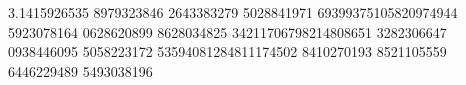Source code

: \documentclass[preview]{standalone}
\begin{document}
\begin{center}
3.1415926535 8979323846 2643383279 5028841971 69399375105820974944 5923078164 0628620899 8628034825 34211706798214808651 3282306647 0938446095 5058223172 53594081284811174502 8410270193 8521105559 6446229489 5493038196
\end{center}
\end{document}
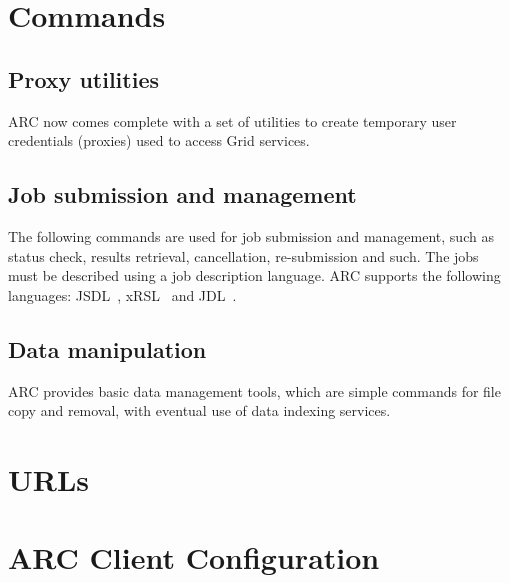 \documentclass{book}
\begin{document}
\chapter{Commands} \label{sec:cli} 

\section{Proxy utilities} \label{sec:proxy}
 ARC now comes complete with a set of utilities to create
temporary user credentials (proxies) used to access Grid services.



\section{Job submission and management} \label{sec:ui} 
The following commands are used for job submission and management,
such as status check, results retrieval, cancellation, re-submission
and such. The jobs must be described using a job description language. ARC
supports the following languages: JSDL~\cite{jsdl}, xRSL~\cite{xrsl} and
JDL~\cite{jdl}.



\section{Data manipulation} \label{sec:dm} 
 ARC provides basic data management tools,
which are simple commands for file copy and removal, with eventual use
of data indexing services.





%

%


\chapter{URLs}\label{sec:urls}


\chapter{ARC Client Configuration} \label{sec:client.conf} 



\printindex
\end{document}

==*==

(INSTRUCTIONS FOR THE TASK)
Copy all of the entries verbatim, leaving out any pictures they contain.

(SOLUTION BELOW)
Source code

: \documentclass[preview]{standalone}
\begin{document}
\begin{center}
3.1415926535 8979323846 2643383279 5028841971 69399375105820974944 5923078164 0628620899 8628034825 34211706798214808651 3282306647 0938446095 5058223172 53594081284811174502 8410270193 8521105559 6446229489 5493038196
\end{center}
\end{document}
 \documentclass{book}
\begin{document}
\chapter{Commands} \label{sec:cli} 

\section{Proxy utilities} \label{sec:proxy}
 ARC now comes complete with a set of utilities to create
temporary user credentials (proxies) used to access Grid services.



\section{Job submission and management} \label{sec:ui} 
The following commands are used for job submission and management,
such as status check, results retrieval, cancellation, re-submission
and such. The jobs must be described using a job description language. ARC
supports the following languages: JSDL~\cite{jsdl}, xRSL~\cite{xrsl} and
JDL~\cite{jdl}.



\section{Data manipulation} \label{sec:dm} 
 ARC provides basic data management tools,
which are simple commands for file copy and removal, with eventual use
of data indexing services.





%

%


\chapter{URLs}\label{sec:urls}


\chapter{ARC Client Configuration} \label{sec:client.conf} 



\printindex
\end{document}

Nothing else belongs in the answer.